In the face of shrinking water reservoirs, massive forest fires and temperature-related disease outbreaks, several said they now believe that warming is transforming their daily lives. Although it has rained some during the past three months, the state is still struggling with a persistent drought that has hurt its economy, costing cattle-related industries $2.8 billion in 2002.

"Everyone's from Missouri: When they see it, they believe it," said Gregg Garfin, who has assessed the Southwest's climate for the federal government since 1998. "When we used to talk about climate, eyes would glaze over. . . . Then the drought came. The phone started ringing off the hook."

Jonathan Overpeck, who directs the university- and government-funded Institute for the Study of Planet Earth at the University of Arizona, said current drought and weather disruptions signal what is to come over the next century. Twenty-five years ago, he said, scientists produced computer models of the drought that Arizona is now experiencing.

"It's going to get warmer, we're going to have more people, and we're going to have more droughts more frequently and in harsher terms," Overpeck said. "We should be at the forefront of demanding action on global warming because we're at the forefront of the impacts of global warming. . . . In the West we're seeing what's happening now."

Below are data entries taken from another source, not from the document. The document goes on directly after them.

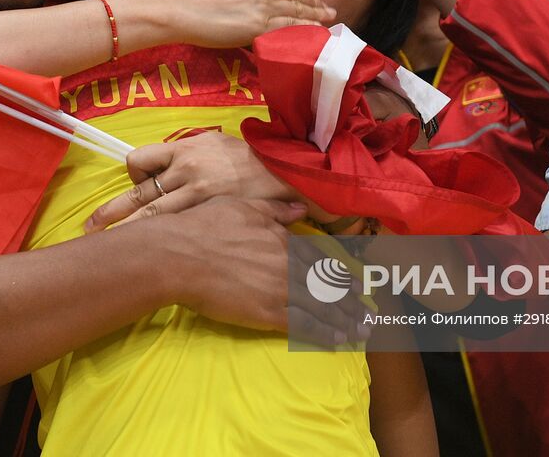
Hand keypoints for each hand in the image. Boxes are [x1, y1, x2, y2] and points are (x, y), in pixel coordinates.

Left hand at [85, 131, 296, 230]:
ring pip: (151, 216)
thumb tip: (176, 165)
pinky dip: (158, 240)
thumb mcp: (221, 146)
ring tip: (105, 248)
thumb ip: (196, 155)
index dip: (133, 176)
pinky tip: (148, 255)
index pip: (141, 161)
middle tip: (89, 228)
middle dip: (111, 213)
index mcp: (187, 150)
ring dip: (126, 231)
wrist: (288, 171)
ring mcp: (196, 196)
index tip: (135, 187)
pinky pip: (175, 229)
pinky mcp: (209, 216)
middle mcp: (185, 171)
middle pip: (138, 194)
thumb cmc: (256, 158)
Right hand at [160, 0, 335, 46]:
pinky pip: (287, 29)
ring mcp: (260, 3)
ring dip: (313, 18)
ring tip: (327, 22)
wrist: (173, 7)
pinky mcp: (257, 24)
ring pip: (294, 12)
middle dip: (313, 4)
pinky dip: (303, 31)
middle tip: (329, 10)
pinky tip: (314, 34)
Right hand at [165, 197, 370, 343]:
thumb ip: (277, 210)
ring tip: (361, 331)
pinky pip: (301, 325)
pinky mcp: (265, 313)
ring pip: (321, 307)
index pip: (320, 261)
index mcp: (284, 240)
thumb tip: (300, 209)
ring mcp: (279, 290)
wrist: (179, 254)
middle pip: (327, 287)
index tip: (358, 287)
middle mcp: (288, 265)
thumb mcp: (245, 207)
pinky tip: (337, 340)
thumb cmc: (206, 226)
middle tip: (369, 316)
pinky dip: (322, 332)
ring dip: (344, 320)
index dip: (341, 276)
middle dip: (351, 303)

There are dissenters who say it is impossible to attribute the recent drought and higher temperatures to global warming. Sherwood Idso, president of the Tempe, Ariz.-based Center for the Study of Carbon Dioxide and Global Change, said he does not believe the state's drought "has anything to do with CO{-2} or global warming," because the region experienced more-severe droughts between 1600 and 1800. Idso, who also said he did not believe there is a link between human-generated carbon dioxide emissions and climate change, declined to say who funds his center.

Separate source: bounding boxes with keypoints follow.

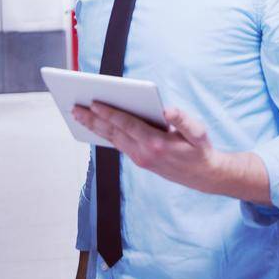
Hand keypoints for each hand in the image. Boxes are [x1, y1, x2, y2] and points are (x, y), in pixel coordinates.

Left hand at [72, 103, 219, 193]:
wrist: (203, 176)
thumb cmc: (200, 150)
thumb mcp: (198, 133)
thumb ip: (183, 120)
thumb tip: (168, 110)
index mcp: (156, 143)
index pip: (127, 125)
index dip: (109, 113)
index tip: (94, 102)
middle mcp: (144, 153)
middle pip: (113, 133)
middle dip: (93, 120)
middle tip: (75, 108)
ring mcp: (140, 158)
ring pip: (112, 140)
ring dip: (94, 127)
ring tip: (79, 115)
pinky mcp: (139, 160)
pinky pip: (118, 145)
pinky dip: (104, 135)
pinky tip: (95, 126)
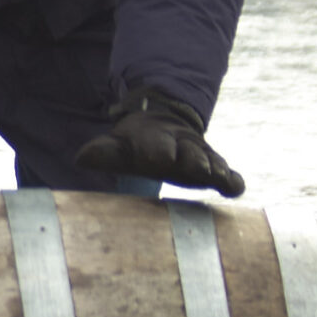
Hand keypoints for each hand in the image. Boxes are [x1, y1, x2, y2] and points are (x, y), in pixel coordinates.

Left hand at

The stakes are enormous for Arizona, which is growing six times faster than the national average and must meet mounting demands for water and space with scarce resources. Gov. Janet Napolitano (D) is urging Arizonans to embrace "a culture of conservation" with water, but some conservationists and scientists wonder whether that will be enough.

Dale Turner of the Nature Conservancy tracks changes in the state's mountaintop "sky islands" -- a region east and south of Tucson that hosts a bevy of rare plants and animals. Human activities over the past century have degraded local habitats, Turner said, and now climate change threatens to push these populations "over the edge."

The Mount Graham red squirrel, on the federal endangered species list since 1987, has been at the center of a long-running fight between environmentalists and development-minded Arizonans. Forest fires and rising temperatures have worsened the animals' plight as they depend on Douglas firs at the top of a 10,720-foot mountain for food and nest-building materials. The population has dipped from about 562 animals in spring 1999 to 264 last fall.

"They are so on the downhill slide," said Thetis Gamberg, a U.S. Fish and Wildlife biologist who has an image of the endangered squirrel on her business card.